Le concept (du même auteur) qui sous-tendait cet essai, était que proposer une aide spontanée au patient pour perdre du poids est plus efficace que l’injonction de le faire (4), ce qui a été démontré avec les interventions brèves sur le tabac.

► En pratique, quand un patient obèse ne se plaint pas de son poids ou qu’il n’a pas de maladie qui lui est liée, de nombreux médecins n’abordent pas le problème, car ils pensent que c’est inutile, consommateur de temps et froissant (2). Au contraire, cet essai montre qu’un patient obèse non demandeur apprécie que son médecin évoque le sujet.

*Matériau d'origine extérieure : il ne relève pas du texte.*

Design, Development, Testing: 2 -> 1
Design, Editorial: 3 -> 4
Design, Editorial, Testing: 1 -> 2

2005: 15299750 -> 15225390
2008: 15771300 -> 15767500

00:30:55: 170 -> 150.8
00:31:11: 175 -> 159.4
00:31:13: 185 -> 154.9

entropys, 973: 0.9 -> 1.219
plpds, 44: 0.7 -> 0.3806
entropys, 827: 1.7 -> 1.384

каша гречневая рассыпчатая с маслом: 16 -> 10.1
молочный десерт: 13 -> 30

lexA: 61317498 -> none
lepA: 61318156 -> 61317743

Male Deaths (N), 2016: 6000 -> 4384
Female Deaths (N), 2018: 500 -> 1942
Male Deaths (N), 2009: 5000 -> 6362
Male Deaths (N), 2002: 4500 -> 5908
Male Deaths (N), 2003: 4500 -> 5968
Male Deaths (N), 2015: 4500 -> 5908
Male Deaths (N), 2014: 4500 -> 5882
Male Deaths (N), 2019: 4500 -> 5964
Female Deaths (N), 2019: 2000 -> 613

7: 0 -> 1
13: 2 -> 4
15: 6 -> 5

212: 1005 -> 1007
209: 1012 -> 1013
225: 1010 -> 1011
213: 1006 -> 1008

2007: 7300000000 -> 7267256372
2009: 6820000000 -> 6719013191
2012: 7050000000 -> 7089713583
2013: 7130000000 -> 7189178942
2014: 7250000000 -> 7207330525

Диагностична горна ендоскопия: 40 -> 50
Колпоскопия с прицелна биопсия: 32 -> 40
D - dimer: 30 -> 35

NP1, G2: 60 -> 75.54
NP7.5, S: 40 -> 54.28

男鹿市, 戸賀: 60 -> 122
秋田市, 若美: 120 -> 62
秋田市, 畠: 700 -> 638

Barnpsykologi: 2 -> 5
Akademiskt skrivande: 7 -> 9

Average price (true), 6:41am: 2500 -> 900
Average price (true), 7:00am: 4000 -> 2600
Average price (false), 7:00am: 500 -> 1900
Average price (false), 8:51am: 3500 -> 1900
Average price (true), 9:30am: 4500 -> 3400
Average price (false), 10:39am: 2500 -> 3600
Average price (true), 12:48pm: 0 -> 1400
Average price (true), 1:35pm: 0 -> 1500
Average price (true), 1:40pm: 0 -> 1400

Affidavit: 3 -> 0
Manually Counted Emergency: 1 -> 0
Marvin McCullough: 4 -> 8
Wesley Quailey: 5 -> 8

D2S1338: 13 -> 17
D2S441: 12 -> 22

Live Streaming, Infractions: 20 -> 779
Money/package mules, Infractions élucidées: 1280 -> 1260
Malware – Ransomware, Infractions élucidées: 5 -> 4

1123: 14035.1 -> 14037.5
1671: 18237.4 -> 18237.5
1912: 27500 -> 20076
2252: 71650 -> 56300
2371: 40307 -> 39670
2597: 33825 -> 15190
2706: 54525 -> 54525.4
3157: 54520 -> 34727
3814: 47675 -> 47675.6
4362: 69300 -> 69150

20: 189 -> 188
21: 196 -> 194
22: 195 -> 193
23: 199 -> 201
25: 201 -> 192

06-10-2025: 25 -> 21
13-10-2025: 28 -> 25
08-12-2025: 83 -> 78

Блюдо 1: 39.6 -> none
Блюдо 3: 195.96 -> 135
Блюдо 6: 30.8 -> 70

Même si une intervention (très) brève non sollicitée a une efficacité (très) ténue sur la perte de poids à court terme, elle n’altère pas la relation médecin-patient.

Bibliographie

1- NCD Risk Factor Collaboration (NCD-RisC). Trends in adult body-mass index in 200 countries from 1975 to 2014: a pooled analysis of 1698 population-based measurement studies with 19·2 million participants. Lancet 2016;387:1377-96.
2- Henderson E. Obesity in primary care: a qualitative synthesis of patient and practitioner perspectives on roles and responsibilities. Br J Gen Pract 2015;65:e240-47.
3- Potter MB, Vu JD, Croughan-Minihane M. Weight management: what patients want from their primary care physicians.
J Fam Pract 2001;50:513-8.
4- Aveyard P, Begh R, Parsons A, West R. Brief opportunistic smoking cessation interventions: a systematic review and meta-analysis to compare advice to quit and offer of assistance. Addiction 2012;107:1066-73.